New York magazine’s Jonathan Chait had a theory about that, claiming it torpedoes one of Trumpist’s battier theories: that Trump was, as Chait put it, “cleverly trying to strengthen the alliance all along by prodding fellow members to increase their defense spending.” Trump’s rant helped “dispel” that notion, as Chait explained:

What truly gave the game away was when Trump segued to his economic grievances with western Europe. “And then they take advantage of us on trade,” he ranted to Hannity, revising his long-standing claim that western Europe is the true enemy of the American people (“Every bit as bad as China”). It is beyond obvious that Trump’s insults to NATO allies were not intended to strengthen their commitment but a bad-faith demand put forward as a pretext for the United States to abandon the alliance altogether. (Several of Trump’s former national security advisers have said Trump would have done so in a second term, and the loss of this expected outcome is the best explanation of why Putin decided to invade Ukraine now.)
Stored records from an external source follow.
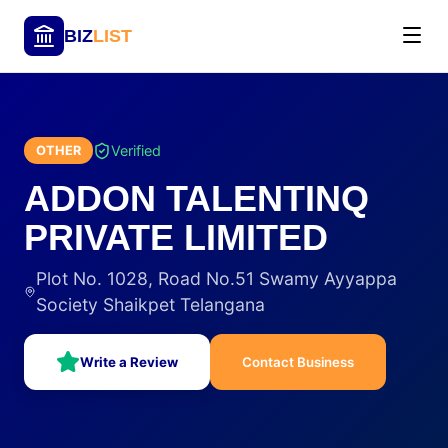
BIZ
LIST
Verified
OTHER
ADDON TALENTINQ
PRIVATE LIMITED
Plot No. 1028, Road No.51 Swamy Ayyappa
Society Shaikpet Telangana
Write a Review
Contact Business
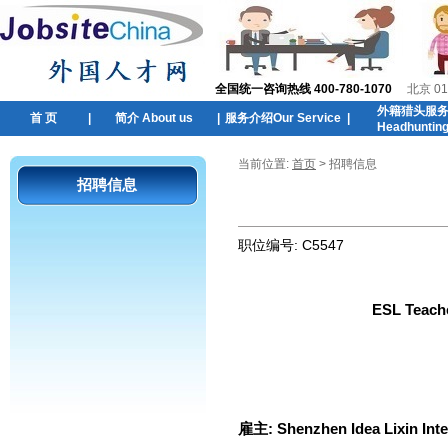
全国统一咨询热线 400-780-1070
北京 01
外籍猎头服
首 页
|
简介 About us
|
服务介绍Our Service
|
Headhuntin
当前位置:
首页
> 招聘信息
招聘信息
职位编号:
C5547
ESL Teache
雇主:
Shenzhen Idea Lixin Int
Chait goes on to postulate that, had Trump been re-elected (or re-instated, as Mike Lindell has long wished), NATO would be no more, Putin would go unpunished, and Ukrainian president Volodymyr Zelensky, whom he tried to extort and only succeeded in getting himself impeached, “would probably at this moment be in exile, in a Russian prison, or dead.”

In any case, maybe Hannity can try again with Trump in May. Perhaps third time’s the charm?